The New Jersey comeback: reality or rhetoric?

Deltek Analyst Stephen Moss reports.

Governor Chris Christie’s FY 2013 Budget Proposal’s optimistic, albeit tempered slogan, “continuing the New Jersey comeback,” shines light on future priorities of the third-year Republican governor. The use of such lofty phrases by politicians can seem trite or lacking in veracity; however, through Deltek’s in-depth budget analysis, it’s become clear that in terms of all-funds spending, this assertion is largely correct.

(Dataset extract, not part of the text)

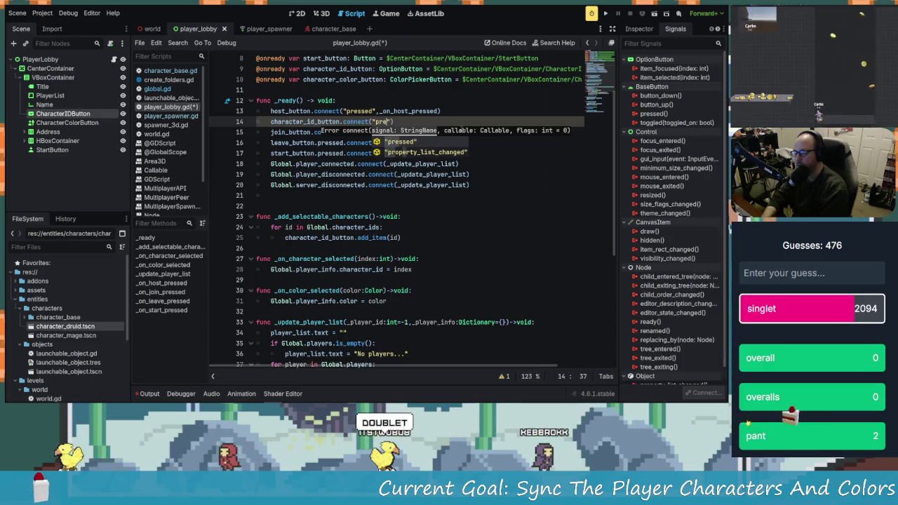
{"action": "type", "text": "ssed"}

In March 2010, shortly after his election, Christie stood in the well of the New Jersey Assembly and declared that “time has run out” on the state’s extravagant spending habits. Christie stated, “The bill has come due,” and the tab was staggering. New Jersey faced an $11 billion budget deficit for FY 2011, with $121 billion in unfunded health benefits and pension liability. Meanwhile, state spending increased by 56 percent from 2001, and taxes at all levels had ballooned to the highest rates in the nation. The remedy for what Christie termed “a lack of discipline” was to implement dramatic cuts to the state budget; the rollbacks were so steep that detractors called them draconian. General-fund spending in FY 2011 decreased; however, there was an actual increase in all-funds spending from the previous fiscal year. Nevertheless, the rhetoric was cast, and the narrative in place for a dramatic course change and an equally impressive recovery.